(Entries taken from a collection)
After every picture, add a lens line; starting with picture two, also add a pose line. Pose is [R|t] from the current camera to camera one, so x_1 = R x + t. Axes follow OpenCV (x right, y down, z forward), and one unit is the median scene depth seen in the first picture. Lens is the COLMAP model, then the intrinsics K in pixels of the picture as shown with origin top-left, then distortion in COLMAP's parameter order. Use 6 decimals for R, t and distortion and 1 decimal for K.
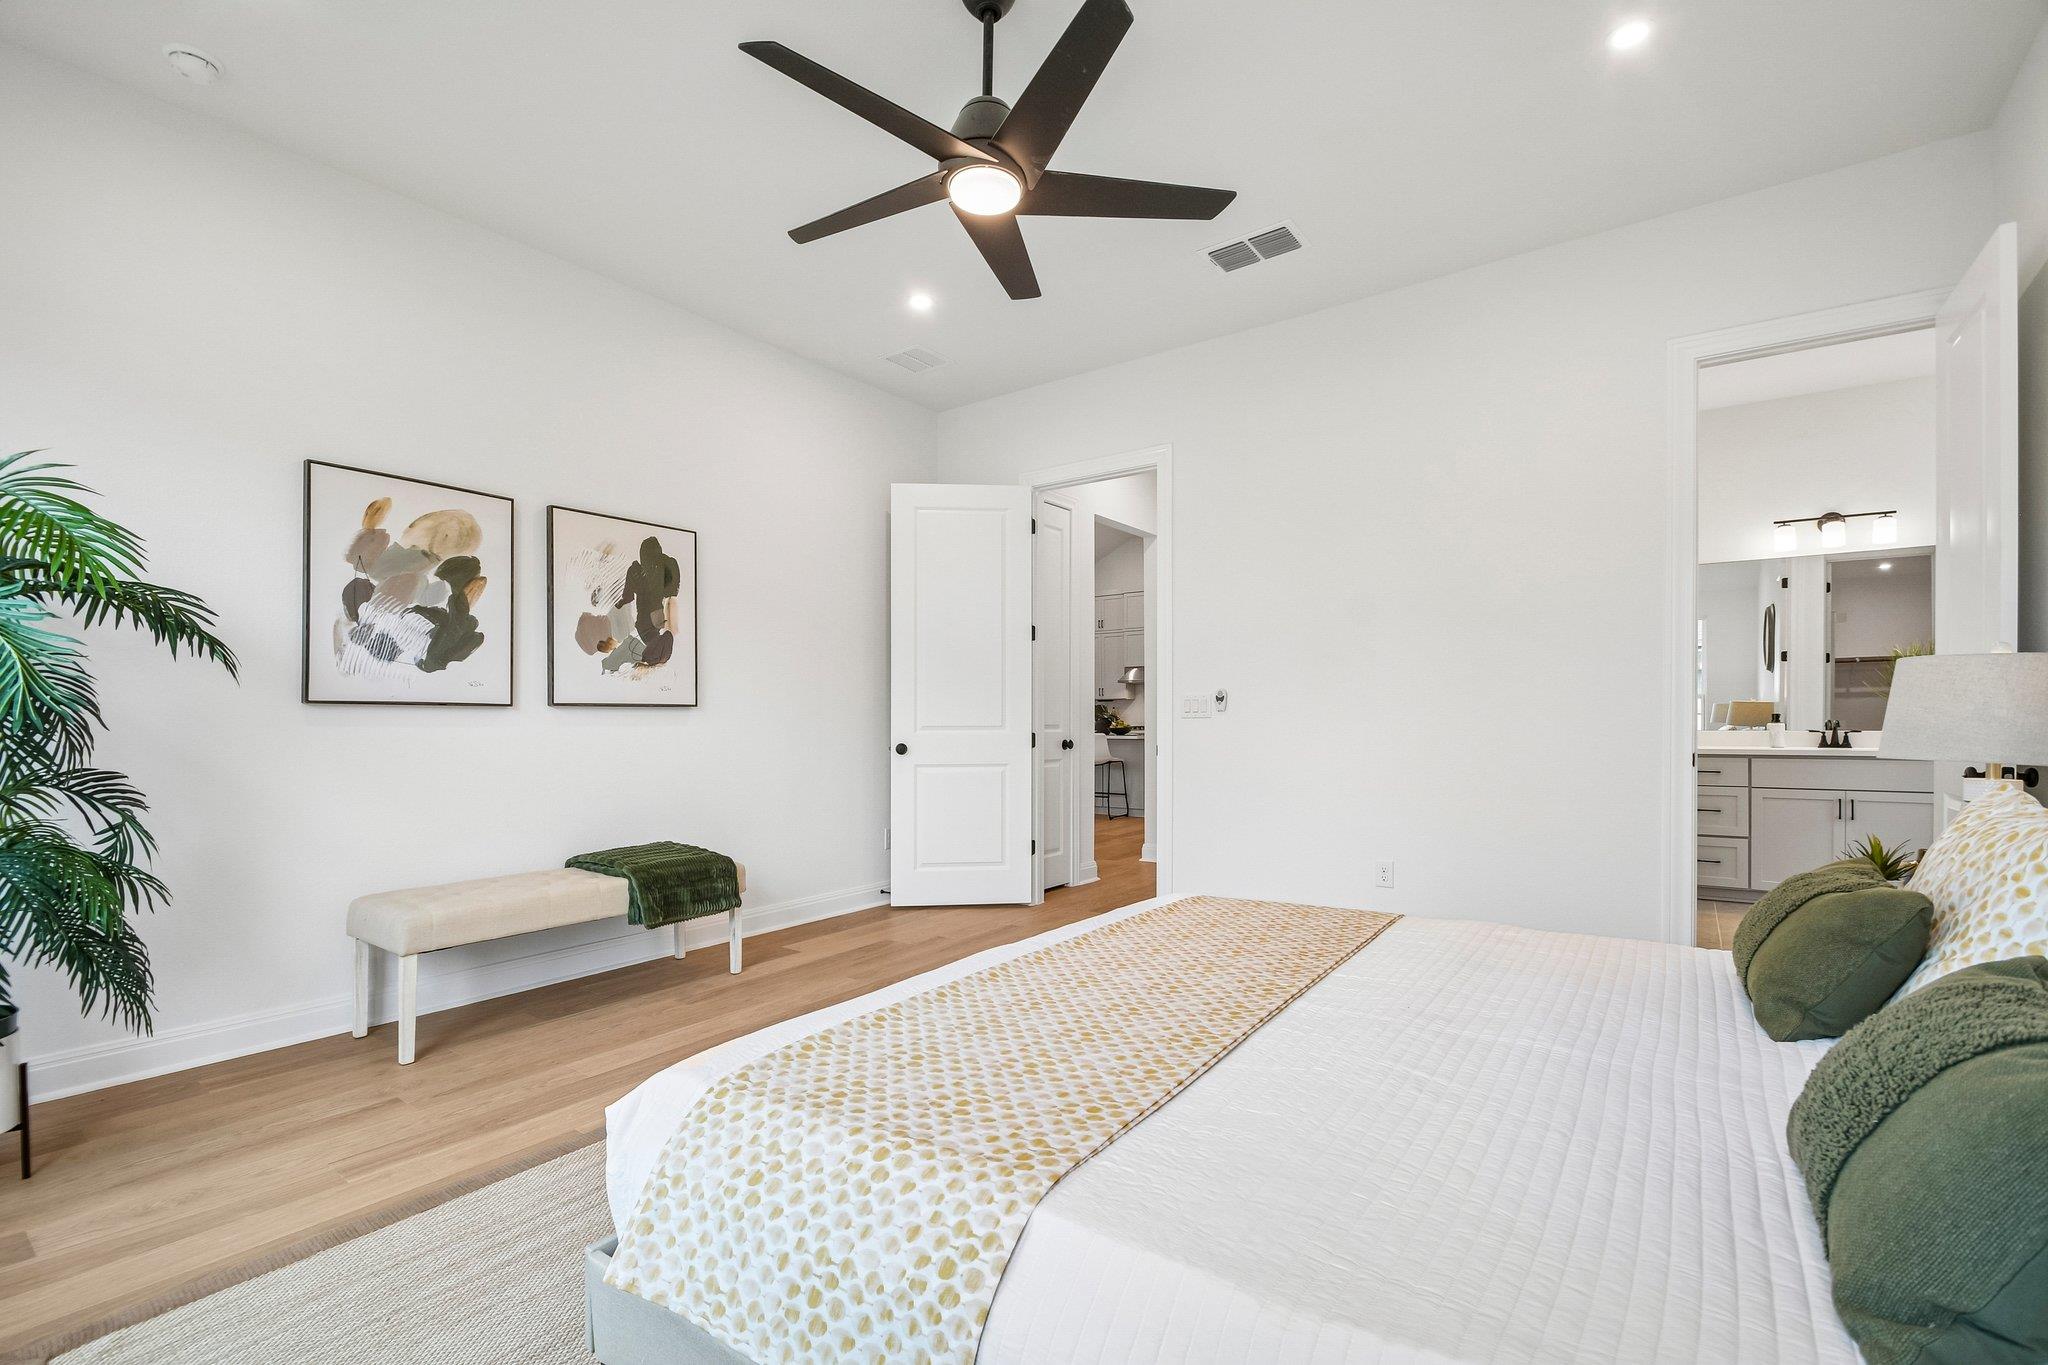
lens RADIAL K [[912.7, 0, 1015.4], [0, 912.7, 719.8], [0, 0, 1]] dist [0.006488, -0.009251]
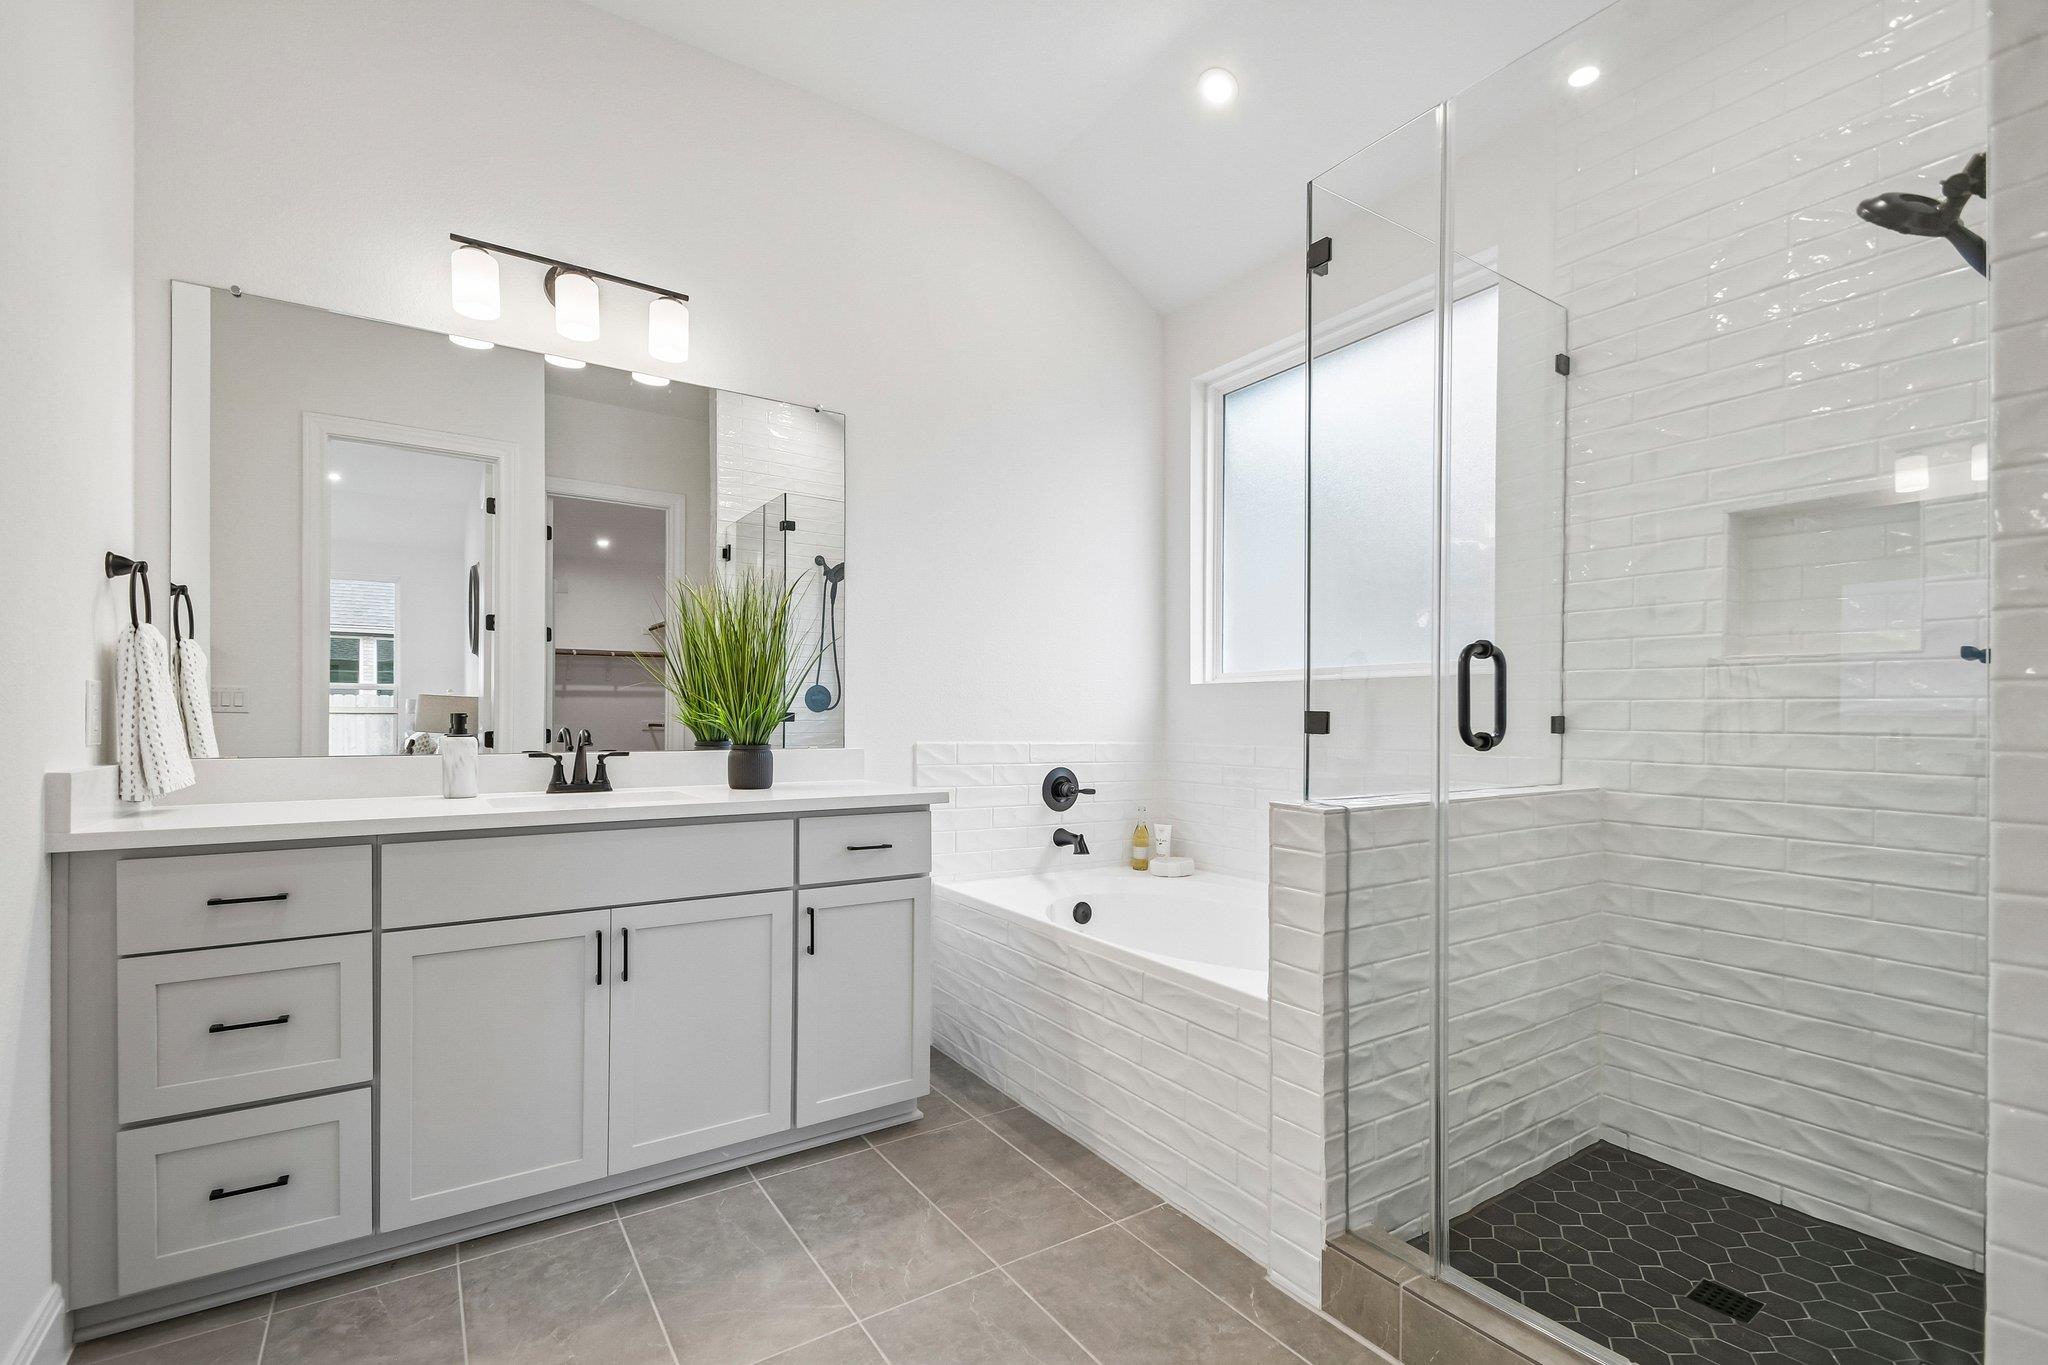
lens RADIAL K [[855.8, 0, 1013.4], [0, 855.8, 715.3], [0, 0, 1]] dist [0.006661, -0.008337]
pose [[0.329163, 0.002343, 0.944270, 0.646377], [0.004129, 0.999984, -0.003921, -0.004189], [-0.944264, 0.005190, 0.329148, 0.746538]]
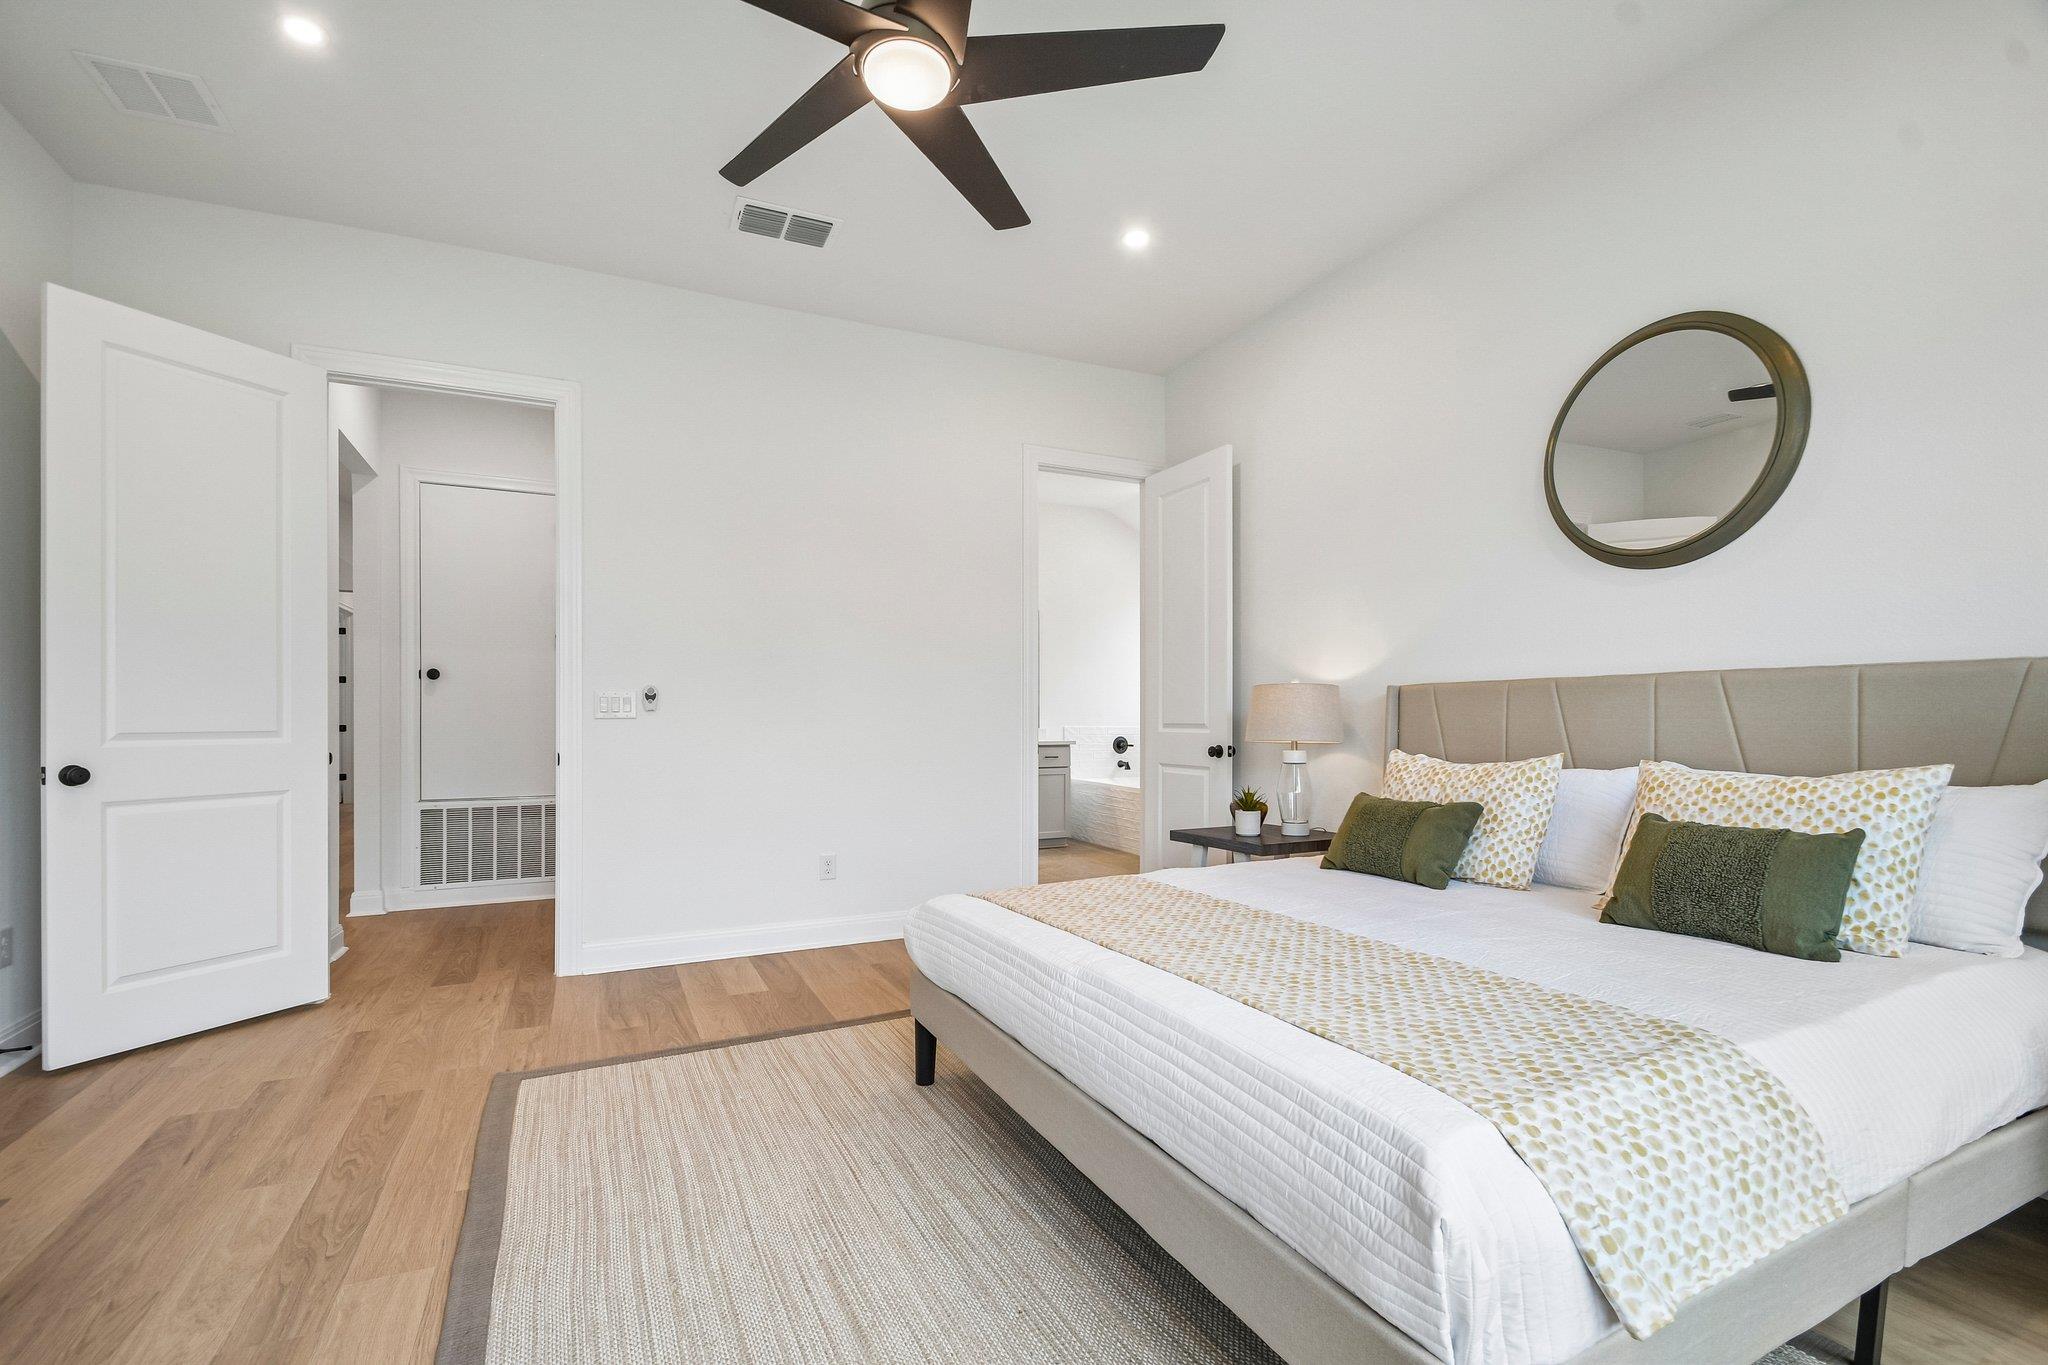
lens RADIAL K [[912.7, 0, 1015.4], [0, 912.7, 719.8], [0, 0, 1]] dist [0.006488, -0.009251]
pose [[0.466111, -0.001273, 0.884726, -0.385749], [0.003177, 0.999995, -0.000235, 0.000336], [-0.884721, 0.002920, 0.466112, 0.283314]]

[DIRECTIONS]:
Could you copy the data above exactly, leaving the pictures out?

[OUTPUT OF THE TASK]:
After every picture, add a lens line; starting with picture two, also add a pose line. Pose is [R|t] from the current camera to camera one, so x_1 = R x + t. Axes follow OpenCV (x right, y down, z forward), and one unit is the median scene depth seen in the first picture. Lens is the COLMAP model, then the intrinsics K in pixels of the picture as shown with origin top-left, then distortion in COLMAP's parameter order. Use 6 decimals for R, t and distortion and 1 decimal for K.
lens RADIAL K [[912.7, 0, 1015.4], [0, 912.7, 719.8], [0, 0, 1]] dist [0.006488, -0.009251]
lens RADIAL K [[855.8, 0, 1013.4], [0, 855.8, 715.3], [0, 0, 1]] dist [0.006661, -0.008337]
pose [[0.329163, 0.002343, 0.944270, 0.646377], [0.004129, 0.999984, -0.003921, -0.004189], [-0.944264, 0.005190, 0.329148, 0.746538]]
lens RADIAL K [[912.7, 0, 1015.4], [0, 912.7, 719.8], [0, 0, 1]] dist [0.006488, -0.009251]
pose [[0.466111, -0.001273, 0.884726, -0.385749], [0.003177, 0.999995, -0.000235, 0.000336], [-0.884721, 0.002920, 0.466112, 0.283314]]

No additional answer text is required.